EXERCISE DIRECTIONS
Print every line of the rows below verbatim, leaving out the pictures.

■ ■ ■ ■ ■

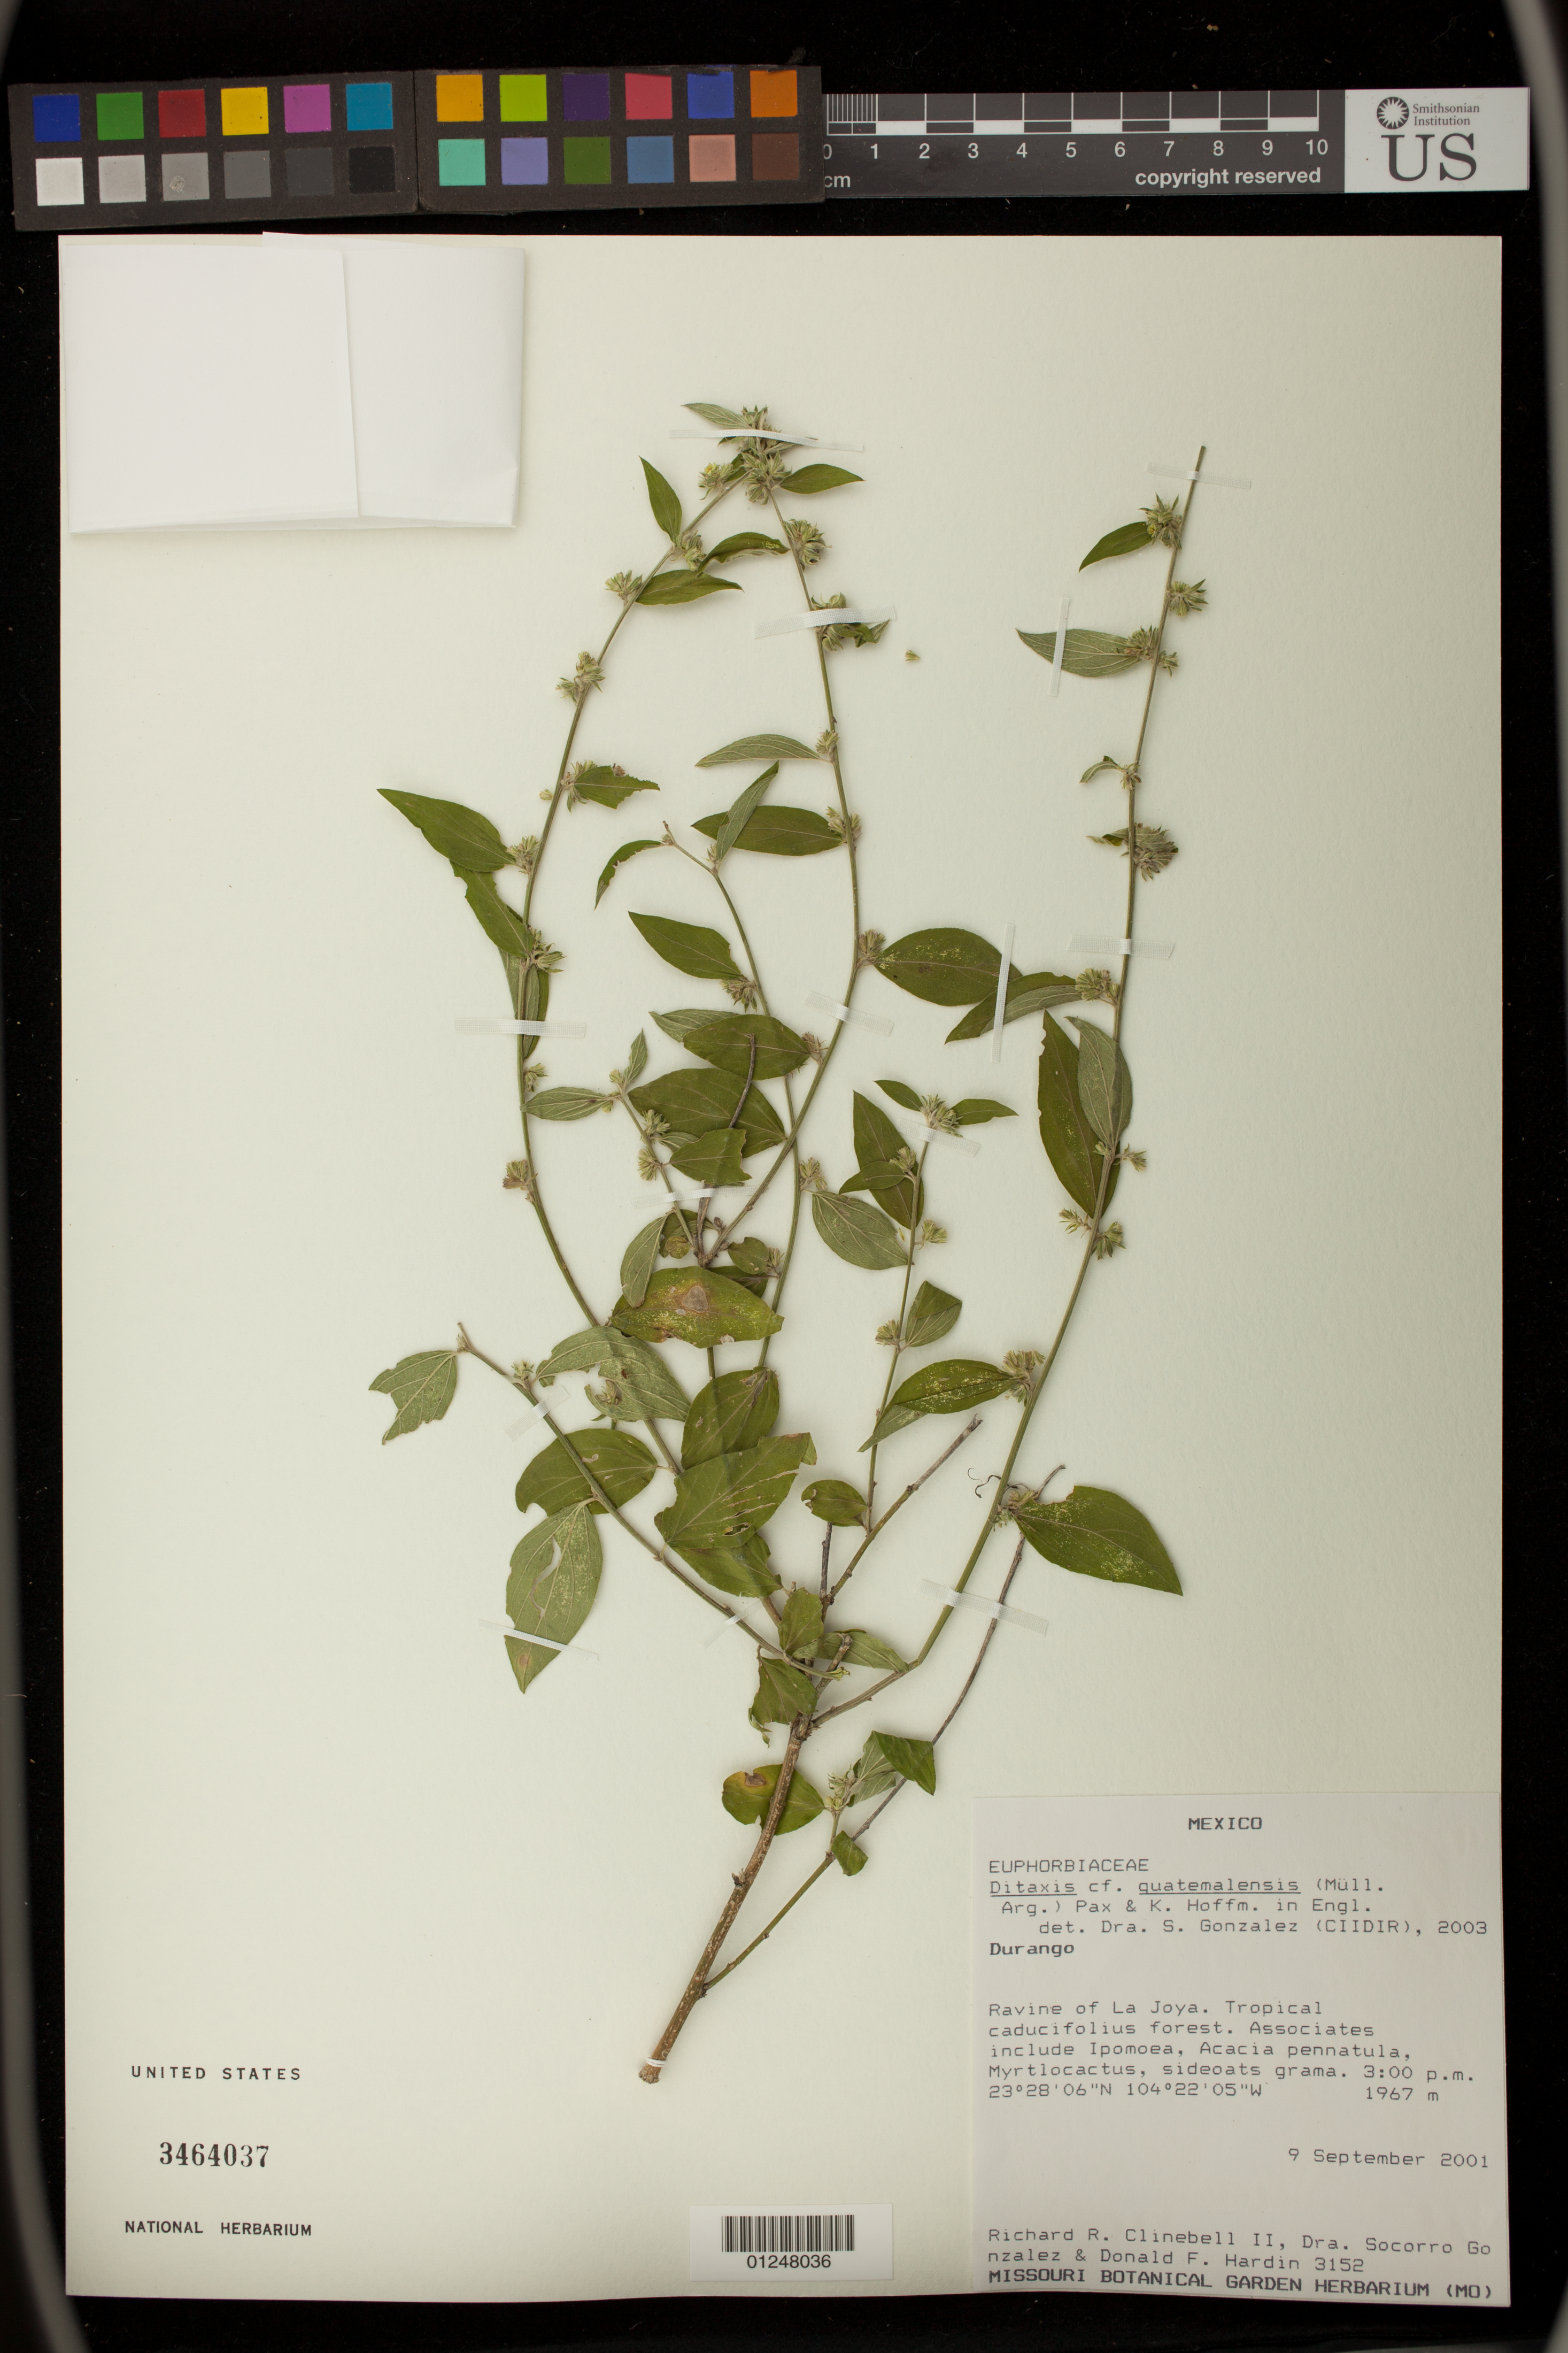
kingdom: Plantae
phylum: Tracheophyta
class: Magnoliopsida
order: Malpighiales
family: Euphorbiaceae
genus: Argythamnia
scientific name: Argythamnia guatemalensis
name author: Müll. Arg.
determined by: Külkamp, Josimar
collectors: R. Clinebell, S. Gonzalez & D. Hardin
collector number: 3152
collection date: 2001-09-09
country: Mexico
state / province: Durango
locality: Ravine of La Joya.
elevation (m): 1967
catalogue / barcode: US 3464037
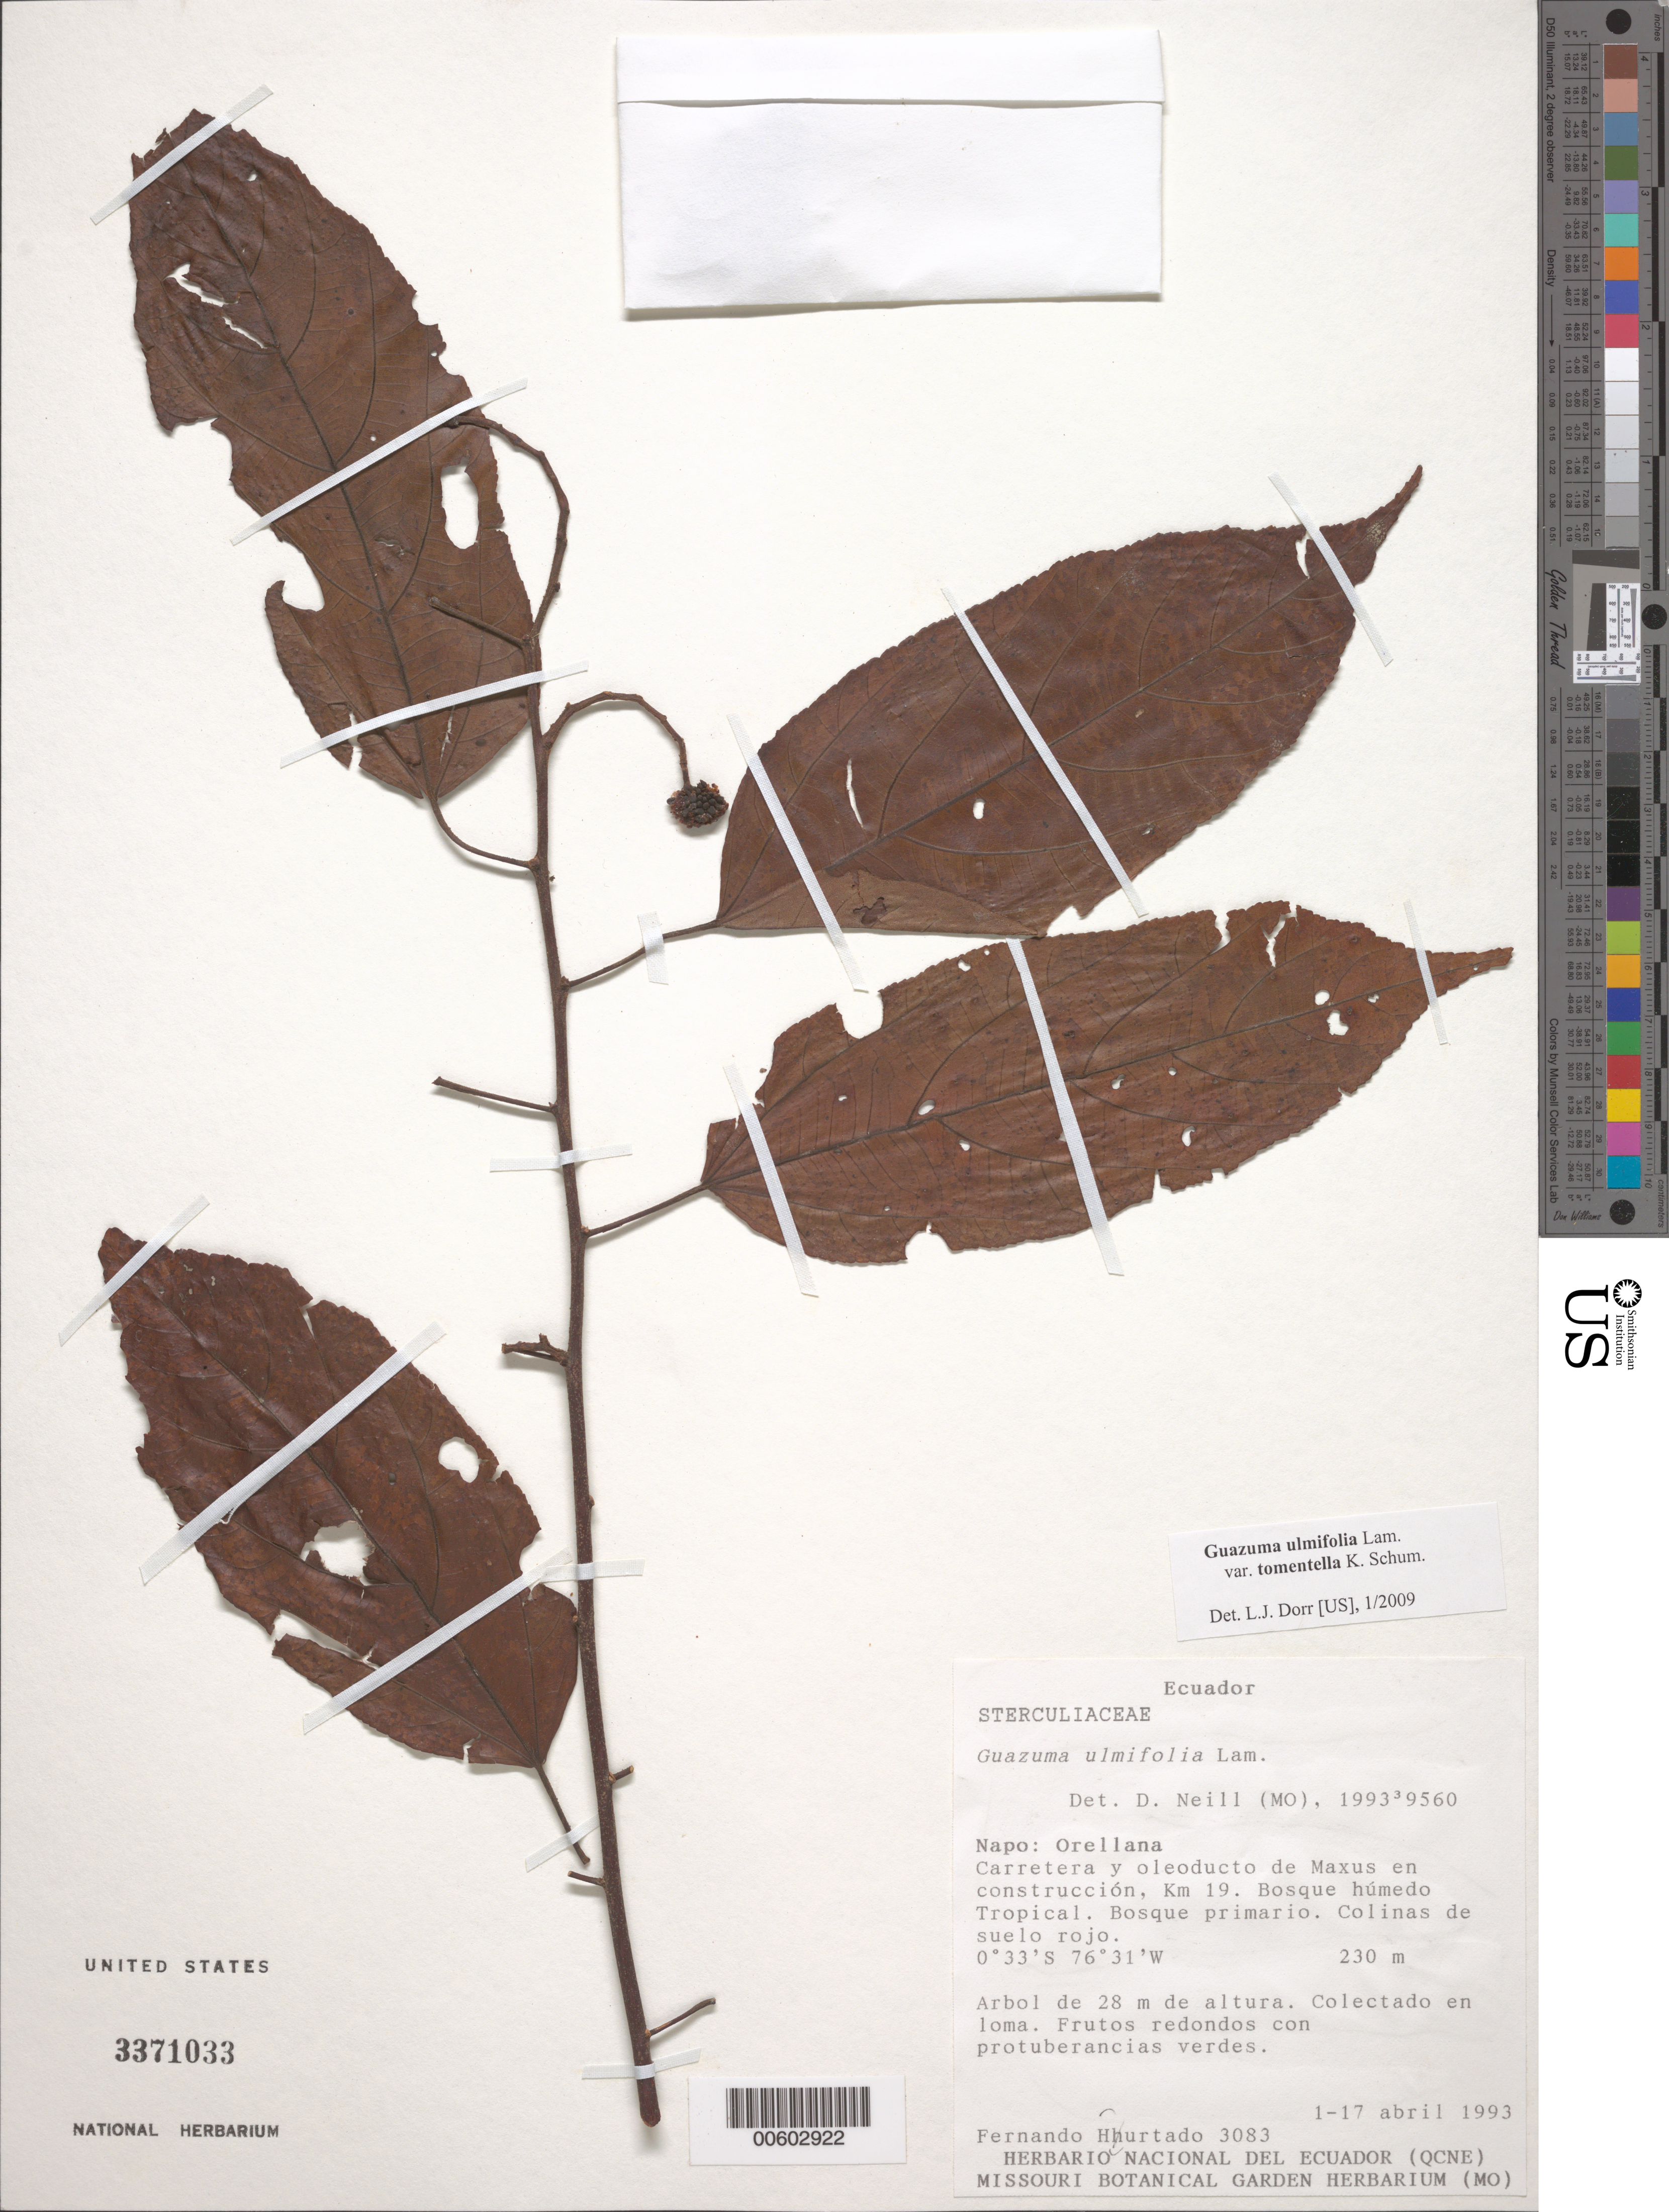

■ ■ ■ ■ ■

FINISHED TASK
kingdom: Plantae
phylum: Tracheophyta
class: Magnoliopsida
order: Malpighiales
family: Euphorbiaceae
genus: Argythamnia
scientific name: Argythamnia guatemalensis
name author: Müll. Arg.
determined by: Külkamp, Josimar
collectors: R. Clinebell, S. Gonzalez & D. Hardin
collector number: 3152
collection date: 2001-09-09
country: Mexico
state / province: Durango
locality: Ravine of La Joya.
elevation (m): 1967
catalogue / barcode: US 3464037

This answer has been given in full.